**TEXT BLOCK**
══════════════════════════════
Hi Abhinav,

Cool research, with lots of security implications :) !
Out of curiosity: as there are a lot of different power supply
topographies, which one are you concentrating on? What does one find in
"normal" laptop power supply "bricks"? Is it the "classical"
fixed-frequency PWM buck, where the frequency modulation is really an
effect of the different lengths of the duty cycle, modulating the
spectrum's sinc shape in amplitude and spacing of side lobes, or is it
the newer "adaptive frequency" kind of control? Or are there, like for
class-D amplifiers, spread-spectrum modulators for the switching
currents? (if not spread) What are the "typical" switching frequencies
under "normal" load of these astonishingly small supplies?

So: your question is pretty impossible to answer without you explaining
the model you have:
How does your input (the program) influence the emissions? What's the
mechanism behind that? What exactly is your measurement setup?
══════════════════════════════
**Pictured people or hands with their joints**
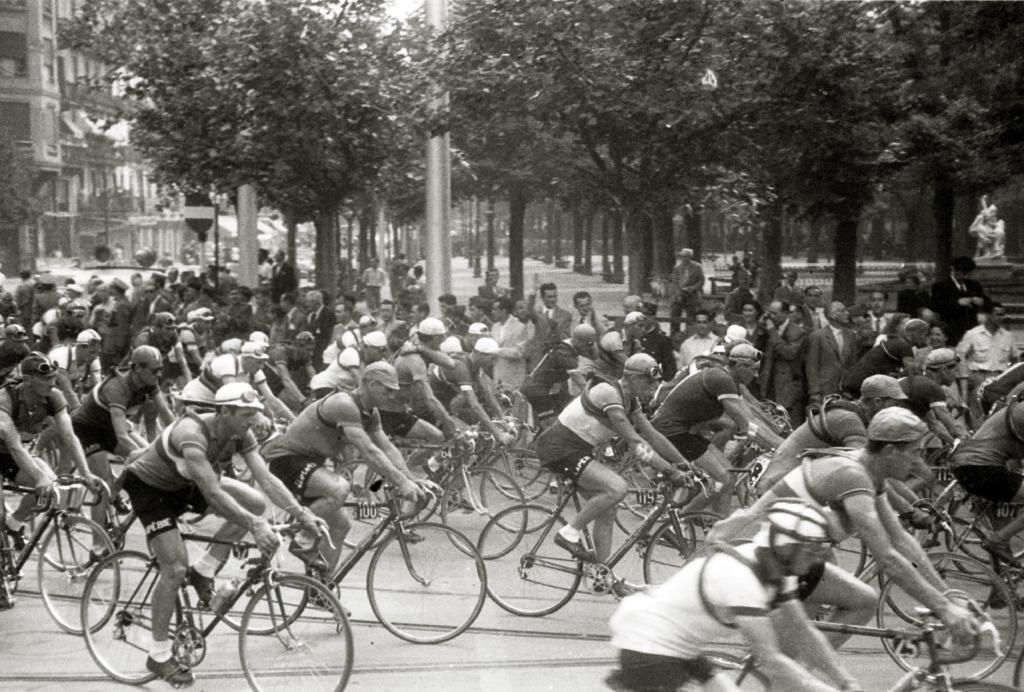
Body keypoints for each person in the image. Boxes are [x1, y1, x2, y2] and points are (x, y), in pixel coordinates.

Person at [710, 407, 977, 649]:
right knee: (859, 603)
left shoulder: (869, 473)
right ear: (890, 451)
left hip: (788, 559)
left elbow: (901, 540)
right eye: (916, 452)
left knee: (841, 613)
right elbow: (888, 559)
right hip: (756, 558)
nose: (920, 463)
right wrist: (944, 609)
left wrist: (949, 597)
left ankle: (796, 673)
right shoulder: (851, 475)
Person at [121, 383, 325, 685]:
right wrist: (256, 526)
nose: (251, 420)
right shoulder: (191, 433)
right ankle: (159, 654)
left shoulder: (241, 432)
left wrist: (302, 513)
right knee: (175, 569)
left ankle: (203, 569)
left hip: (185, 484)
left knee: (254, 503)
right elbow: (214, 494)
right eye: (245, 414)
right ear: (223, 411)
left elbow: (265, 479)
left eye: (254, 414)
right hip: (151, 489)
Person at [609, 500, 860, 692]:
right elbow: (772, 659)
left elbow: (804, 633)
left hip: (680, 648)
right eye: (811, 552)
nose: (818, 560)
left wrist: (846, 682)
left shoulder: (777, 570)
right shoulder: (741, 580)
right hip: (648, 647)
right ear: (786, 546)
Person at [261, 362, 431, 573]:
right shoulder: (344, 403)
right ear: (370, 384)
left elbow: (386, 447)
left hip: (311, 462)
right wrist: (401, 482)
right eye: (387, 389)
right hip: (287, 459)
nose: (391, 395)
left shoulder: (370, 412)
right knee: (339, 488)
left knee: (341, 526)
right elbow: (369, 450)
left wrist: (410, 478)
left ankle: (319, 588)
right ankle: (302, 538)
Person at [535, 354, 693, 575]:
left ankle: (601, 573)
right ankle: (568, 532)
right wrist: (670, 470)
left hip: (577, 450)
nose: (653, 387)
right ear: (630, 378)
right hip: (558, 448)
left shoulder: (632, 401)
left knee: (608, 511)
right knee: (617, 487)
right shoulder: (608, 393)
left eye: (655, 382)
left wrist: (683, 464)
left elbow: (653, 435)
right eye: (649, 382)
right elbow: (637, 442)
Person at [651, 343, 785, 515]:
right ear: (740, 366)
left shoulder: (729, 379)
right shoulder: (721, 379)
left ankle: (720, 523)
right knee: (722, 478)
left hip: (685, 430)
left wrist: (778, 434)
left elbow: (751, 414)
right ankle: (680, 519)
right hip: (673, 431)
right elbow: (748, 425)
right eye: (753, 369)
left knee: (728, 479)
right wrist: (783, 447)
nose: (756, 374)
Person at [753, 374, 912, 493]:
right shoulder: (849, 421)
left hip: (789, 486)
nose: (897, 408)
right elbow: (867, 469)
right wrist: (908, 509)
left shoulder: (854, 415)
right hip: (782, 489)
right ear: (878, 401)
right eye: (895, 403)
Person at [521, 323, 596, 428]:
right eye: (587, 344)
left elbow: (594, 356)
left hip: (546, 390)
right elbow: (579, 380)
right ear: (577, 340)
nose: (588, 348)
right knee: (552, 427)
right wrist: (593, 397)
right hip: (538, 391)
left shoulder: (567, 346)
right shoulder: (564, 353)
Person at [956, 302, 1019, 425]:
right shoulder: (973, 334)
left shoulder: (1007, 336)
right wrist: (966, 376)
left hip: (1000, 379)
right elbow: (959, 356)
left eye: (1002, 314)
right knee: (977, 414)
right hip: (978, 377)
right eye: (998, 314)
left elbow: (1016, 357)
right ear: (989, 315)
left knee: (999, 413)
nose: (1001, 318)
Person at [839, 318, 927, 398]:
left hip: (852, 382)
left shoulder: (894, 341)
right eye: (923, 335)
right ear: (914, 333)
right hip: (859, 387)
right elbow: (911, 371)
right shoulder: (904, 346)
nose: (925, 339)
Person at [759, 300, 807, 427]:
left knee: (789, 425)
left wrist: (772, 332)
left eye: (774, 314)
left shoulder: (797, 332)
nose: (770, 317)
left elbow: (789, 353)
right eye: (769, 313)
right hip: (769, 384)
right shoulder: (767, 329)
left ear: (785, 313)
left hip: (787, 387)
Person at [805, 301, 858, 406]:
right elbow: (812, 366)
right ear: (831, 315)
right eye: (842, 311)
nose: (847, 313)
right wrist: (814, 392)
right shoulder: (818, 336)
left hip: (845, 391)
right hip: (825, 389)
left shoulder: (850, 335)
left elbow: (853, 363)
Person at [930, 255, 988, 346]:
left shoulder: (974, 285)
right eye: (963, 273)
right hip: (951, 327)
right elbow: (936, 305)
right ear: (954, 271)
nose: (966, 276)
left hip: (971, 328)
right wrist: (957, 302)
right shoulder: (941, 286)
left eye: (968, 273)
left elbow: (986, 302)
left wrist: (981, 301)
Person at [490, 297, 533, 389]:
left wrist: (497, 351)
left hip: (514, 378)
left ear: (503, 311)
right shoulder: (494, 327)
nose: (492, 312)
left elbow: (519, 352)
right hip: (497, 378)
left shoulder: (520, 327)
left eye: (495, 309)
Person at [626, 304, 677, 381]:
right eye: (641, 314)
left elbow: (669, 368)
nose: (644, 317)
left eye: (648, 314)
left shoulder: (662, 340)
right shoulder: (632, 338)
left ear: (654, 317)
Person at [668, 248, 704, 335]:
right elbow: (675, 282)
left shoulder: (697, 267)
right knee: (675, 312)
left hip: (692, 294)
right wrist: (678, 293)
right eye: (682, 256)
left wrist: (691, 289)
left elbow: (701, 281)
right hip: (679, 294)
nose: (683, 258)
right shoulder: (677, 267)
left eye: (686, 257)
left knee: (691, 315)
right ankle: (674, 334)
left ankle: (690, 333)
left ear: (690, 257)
══════════════════════════════
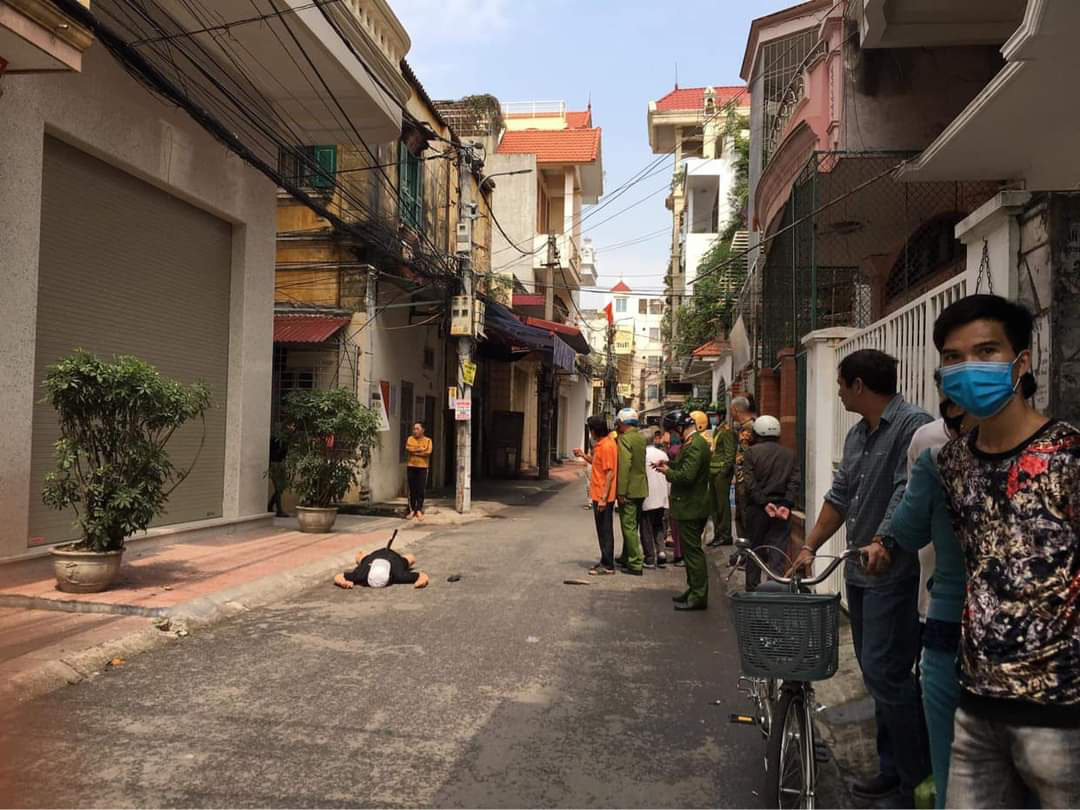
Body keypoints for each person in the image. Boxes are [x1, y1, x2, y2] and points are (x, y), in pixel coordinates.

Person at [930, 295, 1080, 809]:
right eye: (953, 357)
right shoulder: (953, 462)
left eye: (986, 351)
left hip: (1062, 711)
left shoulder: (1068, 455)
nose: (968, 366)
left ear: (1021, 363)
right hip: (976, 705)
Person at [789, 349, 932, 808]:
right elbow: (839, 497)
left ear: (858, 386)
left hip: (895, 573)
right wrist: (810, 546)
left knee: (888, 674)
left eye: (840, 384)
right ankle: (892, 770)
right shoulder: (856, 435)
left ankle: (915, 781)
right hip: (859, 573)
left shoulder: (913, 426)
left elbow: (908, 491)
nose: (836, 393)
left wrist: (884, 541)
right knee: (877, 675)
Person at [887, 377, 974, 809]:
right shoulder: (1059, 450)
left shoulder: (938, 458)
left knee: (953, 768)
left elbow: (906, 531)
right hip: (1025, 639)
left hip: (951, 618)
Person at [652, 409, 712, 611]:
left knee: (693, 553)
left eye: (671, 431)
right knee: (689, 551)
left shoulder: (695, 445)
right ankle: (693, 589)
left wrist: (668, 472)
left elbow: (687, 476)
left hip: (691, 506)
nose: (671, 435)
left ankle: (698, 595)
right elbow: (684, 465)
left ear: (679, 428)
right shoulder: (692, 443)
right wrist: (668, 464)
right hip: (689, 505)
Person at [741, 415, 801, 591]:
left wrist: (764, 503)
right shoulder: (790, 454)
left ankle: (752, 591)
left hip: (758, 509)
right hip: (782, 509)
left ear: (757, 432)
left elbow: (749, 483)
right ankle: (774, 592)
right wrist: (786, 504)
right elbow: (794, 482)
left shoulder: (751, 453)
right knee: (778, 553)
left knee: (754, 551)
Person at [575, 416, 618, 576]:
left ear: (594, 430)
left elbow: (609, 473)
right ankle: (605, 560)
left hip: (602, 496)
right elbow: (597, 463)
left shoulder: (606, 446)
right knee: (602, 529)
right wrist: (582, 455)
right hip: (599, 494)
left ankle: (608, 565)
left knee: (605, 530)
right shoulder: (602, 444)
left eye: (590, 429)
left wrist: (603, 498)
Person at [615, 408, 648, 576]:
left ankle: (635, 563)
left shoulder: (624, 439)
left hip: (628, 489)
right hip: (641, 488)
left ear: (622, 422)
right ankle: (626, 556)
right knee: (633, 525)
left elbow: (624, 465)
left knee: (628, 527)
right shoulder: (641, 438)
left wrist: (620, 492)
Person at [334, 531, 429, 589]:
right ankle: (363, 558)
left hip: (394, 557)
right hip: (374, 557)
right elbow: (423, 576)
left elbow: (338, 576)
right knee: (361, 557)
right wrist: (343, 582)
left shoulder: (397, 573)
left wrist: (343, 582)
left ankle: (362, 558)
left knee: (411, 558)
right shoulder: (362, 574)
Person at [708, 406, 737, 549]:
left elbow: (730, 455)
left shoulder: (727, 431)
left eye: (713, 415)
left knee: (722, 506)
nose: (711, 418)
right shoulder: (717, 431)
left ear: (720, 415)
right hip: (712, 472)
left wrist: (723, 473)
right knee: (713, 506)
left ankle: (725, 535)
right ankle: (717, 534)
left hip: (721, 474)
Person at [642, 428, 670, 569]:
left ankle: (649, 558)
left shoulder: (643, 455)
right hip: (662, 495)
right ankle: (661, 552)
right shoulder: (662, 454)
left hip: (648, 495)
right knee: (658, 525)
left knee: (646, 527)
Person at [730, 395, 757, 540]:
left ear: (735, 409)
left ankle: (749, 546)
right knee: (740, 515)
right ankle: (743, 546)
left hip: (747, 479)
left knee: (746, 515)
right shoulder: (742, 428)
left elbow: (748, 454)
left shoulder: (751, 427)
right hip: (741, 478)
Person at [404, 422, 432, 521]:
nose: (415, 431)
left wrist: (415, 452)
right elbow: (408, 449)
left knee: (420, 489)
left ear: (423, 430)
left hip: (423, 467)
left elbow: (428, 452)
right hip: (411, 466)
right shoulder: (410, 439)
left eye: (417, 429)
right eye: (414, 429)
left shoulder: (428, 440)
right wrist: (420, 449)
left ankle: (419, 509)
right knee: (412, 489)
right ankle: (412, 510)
══════════════════════════════
**QUESTIONS TO ANSWER**
1. In the email about power supply emissions, what does the writer say the research has lots of?
2. Carry on with the email about power supply emissions from the point where it stops.
The data is material separate from the email about power supply emissions.

**ANSWERS BY ITEM NUMBER**
1. Security implications.

2.
As an input on "scientific methods": I think your whole research hinges
on your power supply do different things under different load, right? So
maybe I'd start with a much much reduced testcase: A complete laptop
running something as non-deterministic as a wait loop in Python under a
fully fledged operating system with a CPU that might do things like
voltage scaling, a lot of buffering of energy in on-board capacitors and
a screen with a fully fledged high-voltage SMPS might be a bit hard to
get to do things 100% repeatably at first.
Do you have already decoded something simple, like your power supply
just heating a 10Ω resistor, and you then connecting a second one in
parallel, maybe using a mosfet, just to get a "clean as possible" idea
of how you can decode "simple" load changes? I think a lot of the energy
between your 60kHz "blips" really is just due to the fact that your
laptop varies its power consumption much faster than that, or actual EMI
emissions of the SMPSes (there should be dozens!) inside the laptop
itself. It's a bit hard to guess from your specgram what part of the
signal is relevant.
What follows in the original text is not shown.